Le gouverneur de l'Utah, Spencer Cox, a imposé vendredi un cadre réglementaire de huit principes pour le développement des centres de données, renforçant la surveillance du projet Stratos de 9 gigawatts proposé par Kevin O'Leary après des mois d'opposition communautaire concernant la consommation d'eau et d'électricité.
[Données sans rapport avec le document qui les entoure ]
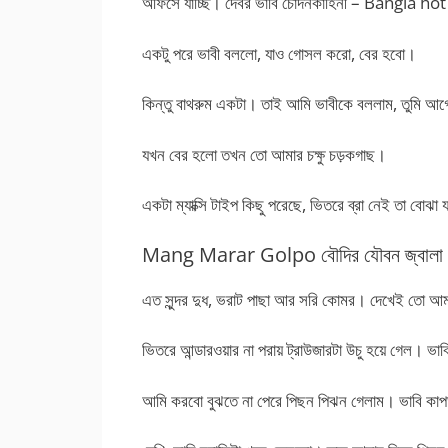
অফিসে যাচ্ছি। দেবর ভাবি চোদনকাহিনী – Bangla ho
একটু পরে ভাবী বললো, যাও গোসল করো, বের হবো।
কিন্তু বাথরুম একটা। তাই আমি ভাবীকে বললাম, তুমি 
যখন বের হলো তখন তো আমার চক্ষু চড়কগাছ।
একটা ম্যাক্সি টাইপ কিছু পরেছে, ভিতরে ব্রা নেই তা ব
Mang Marar Golpo বৌদির যৌবন জ্বালা
এত সুন্দর দুধ, ভরাট পাছা আর সরি কোমর। দেখেই তো আমা
ভিতরে আন্ডারওয়ার না পরায় ট্রাউজারটা উচু হয়ে গেল। 
আমি করবো বুঝতে না পেরে পিছন পিঝন গেলাম। ভাবি কাপড়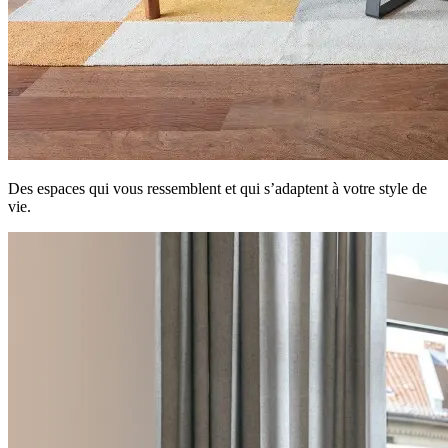
Des espaces qui vous ressemblent et qui s’adaptent à votre style de
vie.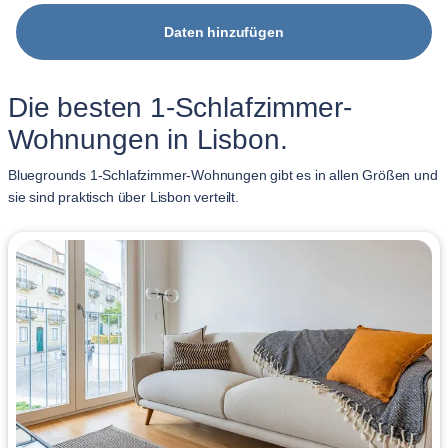
Daten hinzufügen
Die besten 1-Schlafzimmer-
Wohnungen in Lisbon.
Bluegrounds 1-Schlafzimmer-Wohnungen gibt es in allen Größen und
sie sind praktisch über Lisbon verteilt.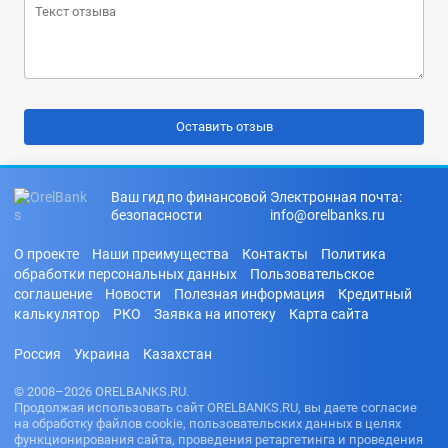
Ваш гид по финансовой
Электронная почта:
безопасности
info@orelbanks.ru
О проекте
Наши преимущества
Контакты
Политика
обработки персональных данных
Пользовательское
соглашение
Новости
Полезная информация
Кредитный
калькулятор
РКО
Заявка на ипотеку
Карта сайта
Россия
Украина
Казахстан
© 2008–2026 ORELBANKS.RU.
Продолжая использовать сайт ORELBANKS.RU, вы даете согласие
на обработку файлов cookie, пользовательских данных в целях
функционирования сайта, проведения ретаргетинга и проведения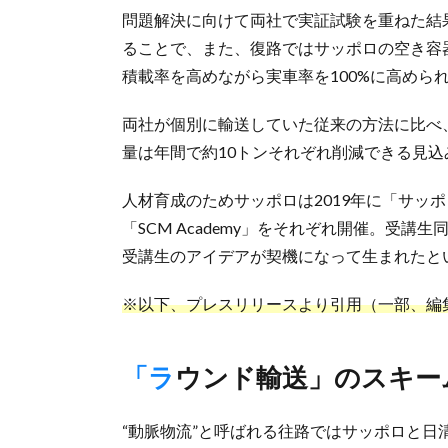
問題解決に向けて両社で実証試験を重ねた結
ることで、また、復路ではサッポロの空き容
積載率を高めながら実車率を100%に高めら
両社が個別に輸送していた従来の方法に比べ、
量は年間で約10トンそれぞれ削減できる見込
人材育成のためサッポロは2019年に「サッ
「SCM Academy」をそれぞれ開催。受
受講生のアイデアが契機になって生まれたと
※以下、プレスリリースより引用（一部、編
「ラウンド輸送」のスキー
“動脈物流”と呼ばれる往路ではサッポロと日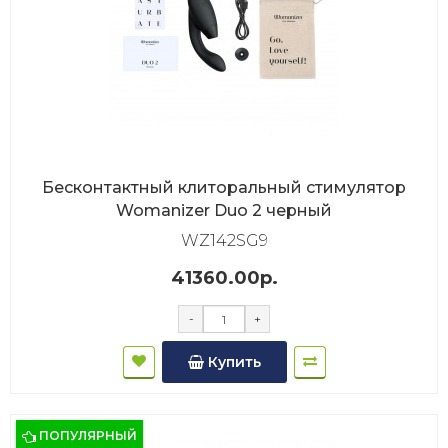
Бесконтактный клиторальный стимулятор
Womanizer Duo 2 черный
WZ142SG9
41360.00р.
-
+
Купить
ПОПУЛЯРНЫЙ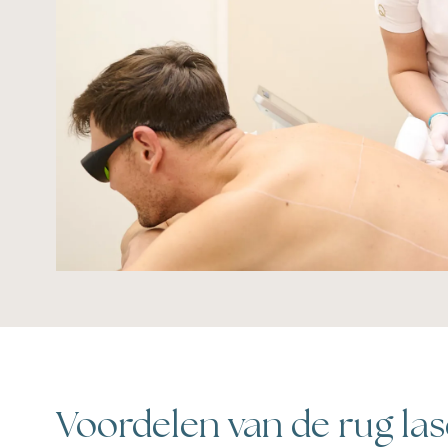
Voordelen van de rug la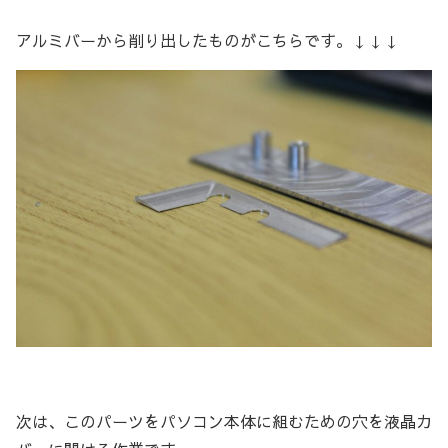
アルミバーから削り出したものがこちらです。↓↓↓
次は、このパーツをパソコン本体に組むための穴を液晶カ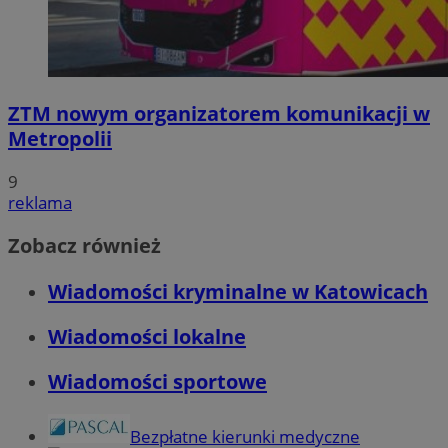
ZTM nowym organizatorem komunikacji w
Metropolii
9
reklama
Zobacz również
Wiadomości kryminalne w Katowicach
Wiadomości lokalne
Wiadomości sportowe
Bezpłatne kierunki medyczne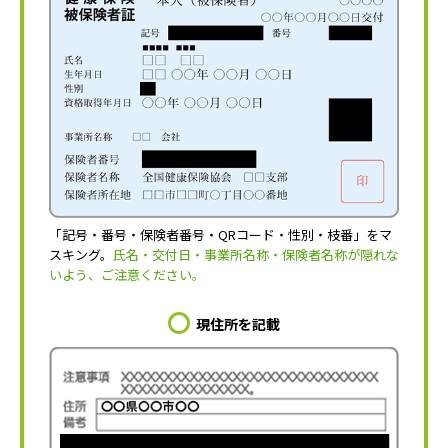
「記号・番号・保険者番号・QRコード・性別・枝番」をマ
スキング。
氏名・交付日・事業所名称・保険者名称が隠れな
いよう、ご注意ください。
現住所を記載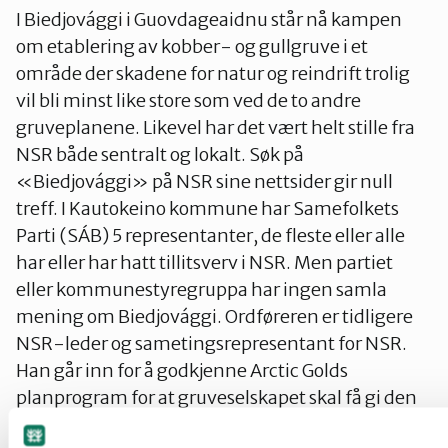
I Biedjovággi i Guovdageaidnu står nå kampen
om etablering av kobber- og gullgruve i et
område der skadene for natur og reindrift trolig
vil bli minst like store som ved de to andre
gruveplanene. Likevel har det vært helt stille fra
NSR både sentralt og lokalt. Søk på
«Biedjovággi» på NSR sine nettsider gir null
treff. I Kautokeino kommune har Samefolkets
Parti (SÁB) 5 representanter, de fleste eller alle
har eller har hatt tillitsverv i NSR. Men partiet
eller kommunestyregruppa har ingen samla
mening om Biedjovággi. Ordføreren er tidligere
NSR-leder og sametingsrepresentant for NSR.
Han går inn for å godkjenne Arctic Golds
planprogram for at gruveselskapet skal få gi den
informasjonen de ønsker kamuflert som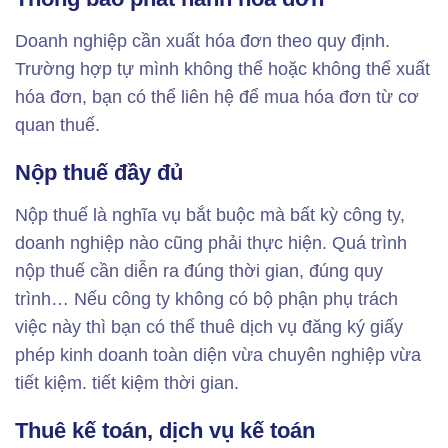
Doanh nghiệp cần xuất hóa đơn theo quy định.
Trường hợp tự mình không thể hoặc không thể xuất
hóa đơn, bạn có thể liên hệ để mua hóa đơn từ cơ
quan thuế.
Nộp thuế đầy đủ
Nộp thuế là nghĩa vụ bắt buộc mà bất kỳ công ty,
doanh nghiệp nào cũng phải thực hiện. Quá trình
nộp thuế cần diễn ra đúng thời gian, đúng quy
trình… Nếu công ty không có bộ phận phụ trách
việc này thì bạn có thể thuê dịch vụ đăng ký giấy
phép kinh doanh toàn diện vừa chuyên nghiệp vừa
tiết kiệm. tiết kiệm thời gian.
Thuê kế toán, dịch vụ kế toán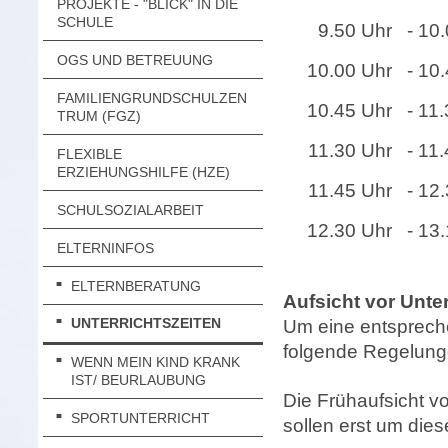
PROJEKTE - "BLICK" IN DIE
SCHULE
9.50 Uhr
- 10
OGS UND BETREUUNG
10.00 Uhr
- 10
FAMILIENGRUNDSCHULZEN
10.45 Uhr
- 11
TRUM (FGZ)
11.30 Uhr
- 11
FLEXIBLE
ERZIEHUNGSHILFE (HZE)
11.45 Uhr
- 12
SCHULSOZIALARBEIT
12.30 Uhr
- 13
ELTERNINFOS
ELTERNBERATUNG
Aufsicht vor Unte
UNTERRICHTSZEITEN
Um eine entsprech
folgende Regelung
WENN MEIN KIND KRANK
IST/ BEURLAUBUNG
Die Frühaufsicht v
SPORTUNTERRICHT
sollen erst um die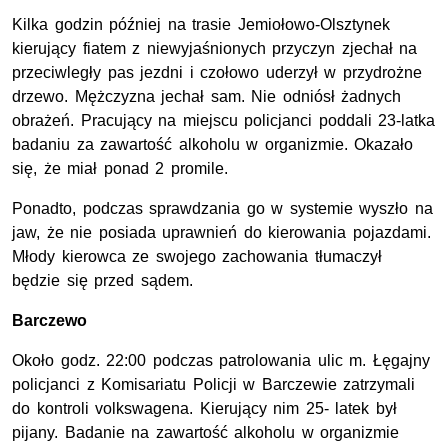
Kilka godzin później na trasie Jemiołowo-Olsztynek
kierujący fiatem z niewyjaśnionych przyczyn zjechał na
przeciwległy pas jezdni i czołowo uderzył w przydrożne
drzewo. Mężczyzna jechał sam. Nie odniósł żadnych
obrażeń. Pracujący na miejscu policjanci poddali 23-latka
badaniu za zawartość alkoholu w organizmie. Okazało
się, że miał ponad 2 promile.
Ponadto, podczas sprawdzania go w systemie wyszło na
jaw, że nie posiada uprawnień do kierowania pojazdami.
Młody kierowca ze swojego zachowania tłumaczył
będzie się przed sądem.
Barczewo
Około godz. 22:00 podczas patrolowania ulic m. Łęgajny
policjanci z Komisariatu Policji w Barczewie zatrzymali
do kontroli volkswagena. Kierujący nim 25- latek był
pijany. Badanie na zawartość alkoholu w organizmie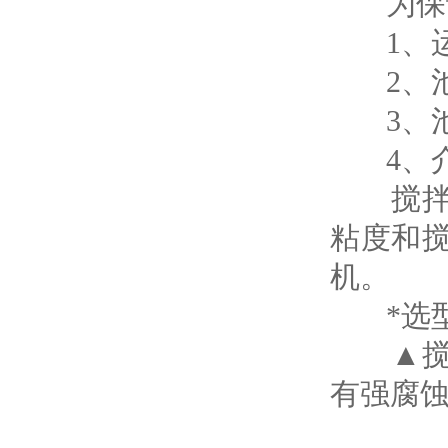
为保证
1、运
2、
3、池
4、介
搅拌机
粘度和
机。
*选型
▲搅拌
有强腐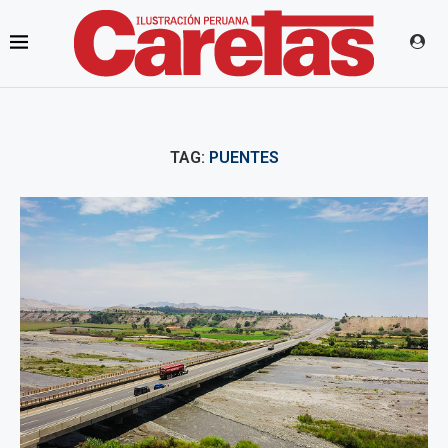
TAG:
PUENTES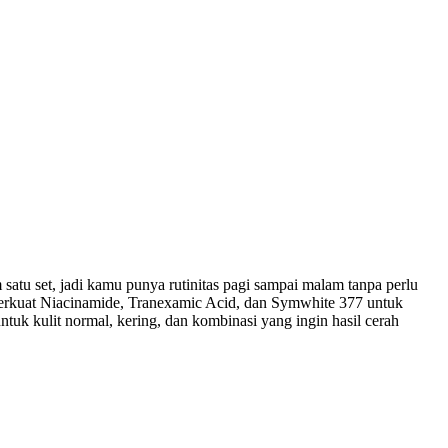
satu set, jadi kamu punya rutinitas pagi sampai malam tanpa perlu
erkuat Niacinamide, Tranexamic Acid, dan Symwhite 377 untuk
uk kulit normal, kering, dan kombinasi yang ingin hasil cerah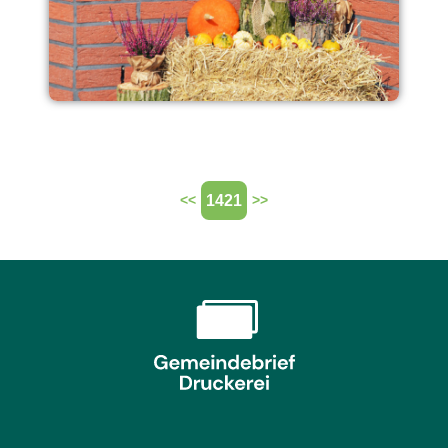
1421
<<
>>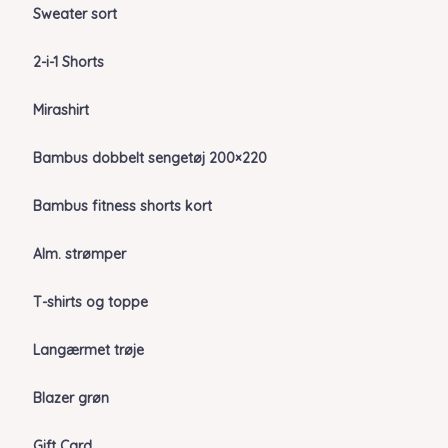
Sweater sort
2-i-1 Shorts
Mirashirt
Bambus dobbelt sengetøj 200×220
Bambus fitness shorts kort
Alm. strømper
T-shirts og toppe
Langærmet trøje
Blazer grøn
Gift Card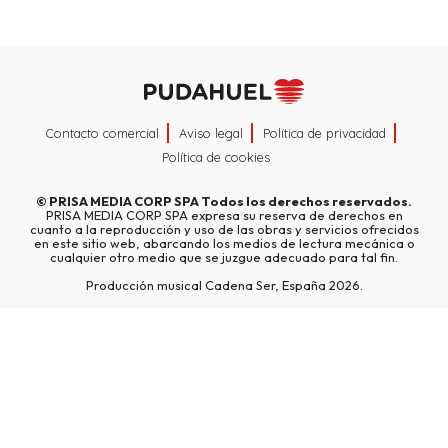
Contacto comercial
Aviso legal
Política de privacidad
Política de cookies
©
PRISA MEDIA CORP SPA
Todos los derechos reservados.
PRISA MEDIA CORP SPA expresa su reserva de derechos en
cuanto a la reproducción y uso de las obras y servicios ofrecidos
en este sitio web, abarcando los medios de lectura mecánica o
cualquier otro medio que se juzgue adecuado para tal fin.
Producción musical Cadena Ser, España 2026.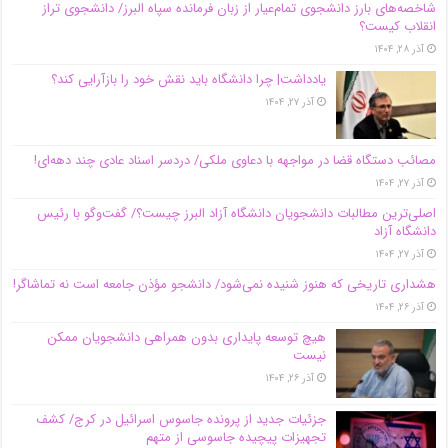
شاخصه‌های بارز دانشجوی تمام‌عیار از زبان فرمانده سپاه البرز/ دانشجوی تراز
انقلاب کیست؟
آذر ۲۸, ۱۴۰۴
یادداشت| چرا دانشگاه باید نقش خود را بازآرایی کند؟
آذر ۲۷, ۱۴۰۴
مصائب دستگاه قضا در مواجهه با دعاوی ملکی/ دردسر اسناد عادی چند‌ دهه‌ای!
آذر ۲۷, ۱۴۰۴
اصلی‌ترین مطالبات دانشجویان دانشگاه آزاد البرز چیست؟/ گفت‌وگو با رئیس
دانشگاه آز‌اد
آذر ۲۷, ۱۴۰۴
هشداری تاریخی که هنوز شنیده نمی‌شود/ دانشجو مؤذن جامعه است نه تماشاگر!
آذر ۲۶, ۱۴۰۴
هیچ توسعه پایداری بدون همراهی دانشجویان ممکن
نیست
آذر ۲۶, ۱۴۰۴
جزئیات جدید از پرونده جاسوس اسرائیل در کرج/‌ کشف
تجهیزات پیچیده جاسوسی از متهم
« Les habitants de l'Utah méritent d'avoir l'assurance que les ressources en eau, la qualité de l'air, les tarifs des services publics, la faune et la qualité de vie seront protégés », a écrit Cox dans un message sur X annonçant le décret, qui ordonne aux agences d'État d'adopter immédiatement le cadre.
Les huit principes du cadre comprennent des protections pour le Grand Lac Salé, l'atténuation des impacts sur la faune, des garanties pour les contribuables des services publics, et des exigences pour « des possibilités transparentes, significatives et approfondies de commentaires du public ». Le projet Stratos, approuvé par les commissaires du comté de Box Elder, s'étend sur 40 000 acres et pourrait consommer jusqu'à 9 gigawatts d'électricité à pleine capacité — de quoi alimenter environ 7 millions de foyers américains. Les résidents ont soumis plus de 2 000 questions et préoccupations, selon une page web du projet. Le décret exige également que les promoteurs obtiennent de nouveaux permis pour chaque phase d'expansion, une condition que Cox a déclaré que l'équipe de Stratos avait déjà acceptée.
Ce décret constitue l'une des interventions étatiques les plus agressives de l'année en matière d'implantation de centres de données, alors que des communautés à travers les États-Unis s'opposent aux exigences d'infrastructure de l'intelligence artificielle. En février, des résidents du New Jersey ont réussi à bloquer un autre projet de centre de données à New Brunswick. Avec les élections de mi-mandat en novembre, l'opposition locale pousse les politiciens à agir, ce qui pourrait ralentir le rythme du déploiement des infrastructures d'IA et augmenter les coûts pour les promoteurs déjà en concurrence pour une offre d'électricité limitée.
O'Leary, qui se fait appeler « Mr. Wonderful » et a surnommé le projet « Wonder Valley », a défendu le développement contre ce qu'il a qualifié d'opposition organisée. Plus tôt ce mois-ci, il a suggéré sans preuve que des « manifestants professionnels » avaient orchestré une grande partie de la controverse et que des financements chinois attisaient l'indignation. Le site web du promoteur a décrit les retours comme « un mélange de commentaires favorables et critiques ».
Les centres de données deviennent un point chaud politique
Le décret de l'Utah reflète un changement plus large dans la manière dont les États abordent la réglementation des centres de données. Au moins une douzaine d'États ont introduit ou adopté une législation cette année concernant la consommation d'eau, l'approvisionnement en électricité ou les incitations fiscales des centres de données, selon des groupes de suivi du secteur. La tension oppose le développement économique — les centres de données créent des emplois dans la construction et génèrent des recettes fiscales — aux préoccupations environnementales et de qualité de vie qui ont mobilisé les résidents du New Jersey, de Virginie et maintenant de l'Utah.
Ce resserrement réglementaire intervient alors que la demande d'électricité des centres de données aux États-Unis devrait passer d'environ 20 gigawatts en 2024 à plus de 50 gigawatts d'ici 2030, selon les estimations de l'Electric Power Research Institute. Cette croissance a déclenché une concurrence pour la capacité du réseau, les délais d'interconnexion s'étendant au-delà de quatre ans dans certaines régions, selon les données du Lawrence Berkeley National Laboratory. Les États qui imposent des exigences de permis supplémentaires risquent de perdre des projets au profit de juridictions moins restrictives, créant une mosaïque d'environnements réglementaires qui complique la planification nationale des infrastructures.
Pour le secteur des infrastructures d'IA, l'approche des permis par phases entraîne des implications financières directes. Les promoteurs de projets hyperscale dépensent généralement entre 8 et 12 milliards de dollars par gigawatt de capacité, incluant le terrain, la construction, les infrastructures électriques et les systèmes de refroidissement. Un retard de plusieurs années dans l'obtention des permis pour un projet de 9 gigawatts pourrait représenter des milliards de dollars de revenus différés et de coûts de portage. Les REITs de centres de données exposés à l'Utah et aux États voisins pourraient faire l'objet d'un examen accru de la part des investisseurs évaluant le risque réglementaire dans leurs pipelines de projets.